Throughout the book Lindberg challenges various mythologies of the history of science, including the place of Gondeshapur as a center of intellectual activity, and the role of the medieval church in championing the ideas of Aristotle. Of the former, Lindberg sees Gondeshapur as an important intellectual focus, but not with the developed institutions that others have proposed. In the case of Aristotle, Lindberg's argument is the explanatory power of Aristotle's ideas were more important than the authority of the church in securing the influence of Aristotle in medieval science.

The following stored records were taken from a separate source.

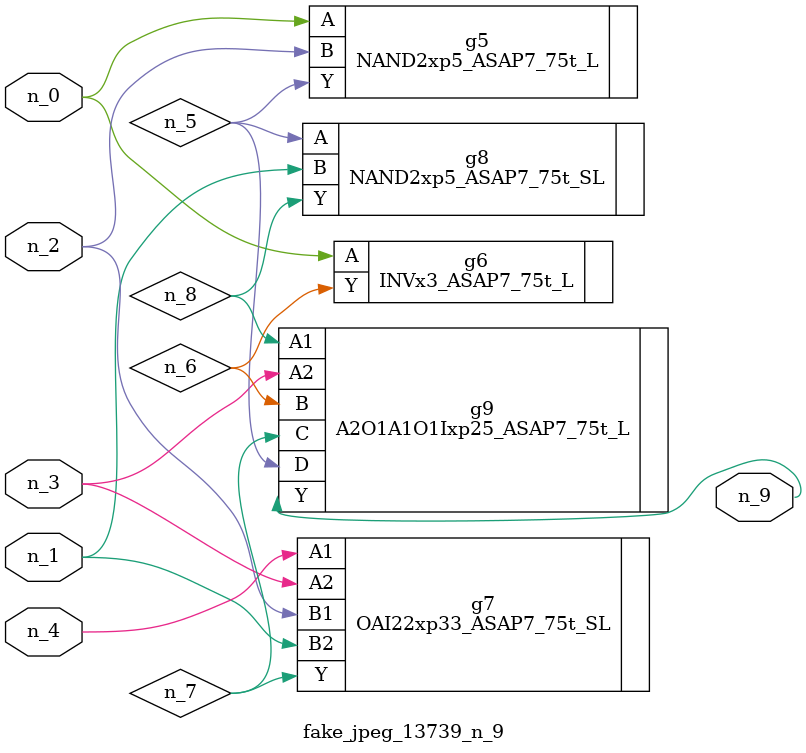
<source format=v>
module fake_jpeg_13739_n_9 (n_3, n_2, n_1, n_0, n_4, n_9);

input n_3;
input n_2;
input n_1;
input n_0;
input n_4;

output n_9;

wire n_8;
wire n_6;
wire n_5;
wire n_7;

NAND2xp5_ASAP7_75t_L g5 ( 
.A(n_0),
.B(n_2),
.Y(n_5)
);

INVx3_ASAP7_75t_L g6 ( 
.A(n_0),
.Y(n_6)
);

OAI22xp33_ASAP7_75t_SL g7 ( 
.A1(n_4),
.A2(n_3),
.B1(n_2),
.B2(n_1),
.Y(n_7)
);

NAND2xp5_ASAP7_75t_SL g8 ( 
.A(n_5),
.B(n_1),
.Y(n_8)
);

A2O1A1O1Ixp25_ASAP7_75t_L g9 ( 
.A1(n_8),
.A2(n_3),
.B(n_6),
.C(n_7),
.D(n_5),
.Y(n_9)
);


endmodule
</source>
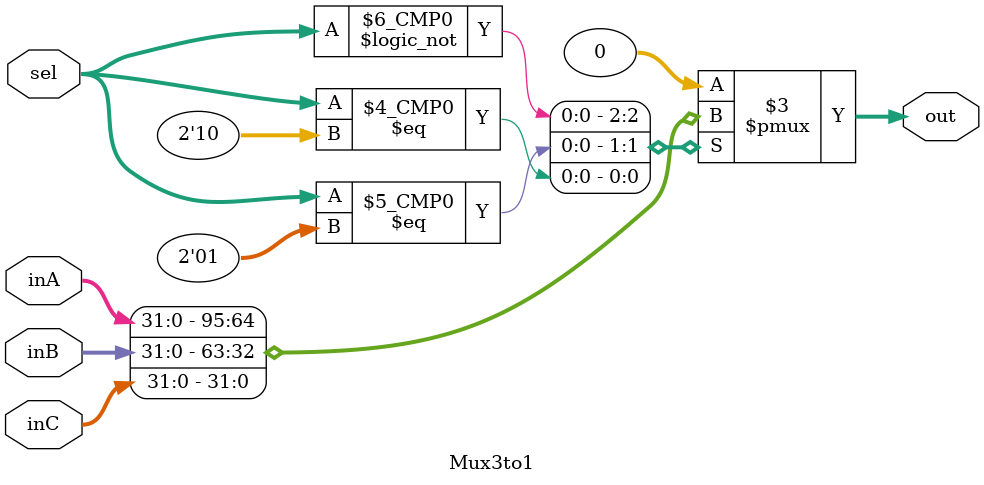
<source format=v>
`timescale 1ns / 1ps


module Mux3to1(out, inA, inB, inC, sel);

    output reg [31:0] out;
    
    input [31:0] inA, inB, inC;
    input [1:0]  sel;

    always @ (inA, inB, inC, sel) begin
        case (sel)
            2'b00: out <= inA;
            2'b01: out <= inB;
            2'b10: out <= inC;
            default: out <= 0;
        endcase
    end

endmodule
</source>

It would be fair to say that Lindberg is an opinionated writer. He doesn't limit himself to a dispassionate review and analysis of his topic. If he thinks something needs to be said, he says it, and there is something of the presence of the classroom professor about this book. Lindberg's admiration for the ancients is summed up in his response to modern scholars who, in Lindberg's view, are 'angry at [Galen] for not being modern'. Rather than regret Galen's shortcomings, seen from modern perspective, Lindberg's takes an historical perspective, urging that the place of the gods in Galen's thought 'is not a feature to be regretted, but one to be understood as typical of ancient medicine and philosophy.' (original emphasis). The current debate about intelligent design is seen to have, if not Greek roots, at least a Greek precedent, as Lindberg explains Galen's belief that 'behind the admirable design found in living things could be discerned a designer' But Lindberg is also emphatic that such a belief need not detract from an otherwise empirical approach to the human body. About Galen's teleology, Lindberg reminds us that despite the empiricism of the Hellenistic and early Roman thinkers 'the order and organization of the universe remained a problem of central importance, which very major thinker felt obliged to address and on which the last word had yet to be said – a problem, indeed, on which the last word has yet to be said today.'

The Beginnings of Western Science provides an excellent overview of science over a period in which exploration of the natural world was intimately tied up with the fortune of invading armies, the rise and fall of religious influence, and the development of technologies that are now taken for granted. In arguing that science in the two millennia before the Renaissance shared its defining features with our current practices, Lindberg is also arguing that our own period is not unique. Modern scientists are limited both by the available tools and the supporting conceptual schemes. What is accepted as the legitimate focus of inquiry is determined by economic and political interests as well as scientific curiosity. Lindberg's achievement is to provide a unified account of two millennia of scientific thought from very diverse historical and political contexts, which nevertheless wrestled with fundamentally similar problems. The narrative unity of The Beginnings of Western Science is the result of careful analysis and a singular focus on science, whatever its manifestation, rather than on individual schools or politico-religious regimes. The book is approachable by those with at least a passing familiarity with classical philosophy and history and it will extend understanding of the common ground between the natural philosophers of the past and modern scientists with their increasingly narrow fields of inquiry.